The barbed dialogue flows as effortlessly as the alcohol that everyone laps up like catnip. With some of the best lines this side of Sunset Boulevard, the script veritably drips with an acidy post-modern cynicism, and it's no surprise that Knife takes the same moral position as the earlier film and has similar archetypal characters. And not to put too fine a point on the political angle, it nonetheless has a blacklist overlay, ubiquitously lurking as heavy background. This was, after all, the ever-paranoic Fifties, when the recriminations and counter-recriminations flew fast and furious. Thus the film might be read as a Cold War parable. Then again, maybe not. Whatever its message, Knife is just juicily entertaining.


The vintage mid-century cast is a delight. The men are fine, especially a scenery-chewing Rod Steiger who plays a ruthless studio head. Kudos too to Wendell Corey in a chillingly underplayed turn as a company lawyer who’ll stoop to any means, legal or otherwise, to protect the studio. And Palance of course is wonderful in a very atypical Jack Palance type of role.

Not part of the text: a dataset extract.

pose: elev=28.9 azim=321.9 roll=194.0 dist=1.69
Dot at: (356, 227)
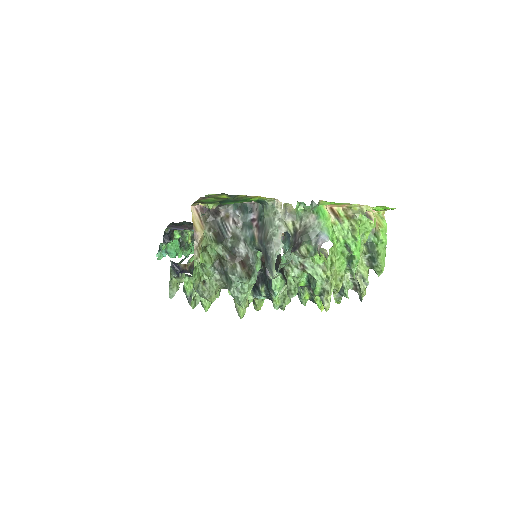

But it’s the ladies that do the real standout acting. Ida Lupino plays a virtuous wife who’s, finally, interesting and gives a little more shading to a role that usually degenerates into self-pitying caricature. And we can't forget Ilka Chase as a nasty gossip columnist. Shelly Winters is a little less effective portraying a quintessentially Shelly Winters character. Her over-acting just seems a little, well, overdone. Best of all is Jean Hagen in an all too brief appearance as a deliciously predatory femme fatale, all the better to tempt Charlie Hastings (Palance). She radiates a relentless, malevolent sex appeal that makes Barbara Stanwyck’s Phyllis Dietrichson from Double Indemnity look like a wallflower.


[1] The triumvirate of films from ca. 1950 were Sunset Blvd., The Bad and the Beautiful, and In a Lonely Place.  The trend continued, albeit somewhat more benignly, with films like Singin’ in the Rain and A Star is Born. The idea found echoes a decade or so later, in more camp fashion, in movies like Valley of the Dolls, Carpetbaggers, and The Oscar. Then the movies gave the Hollywood-at-its-dirtiest trope a rest.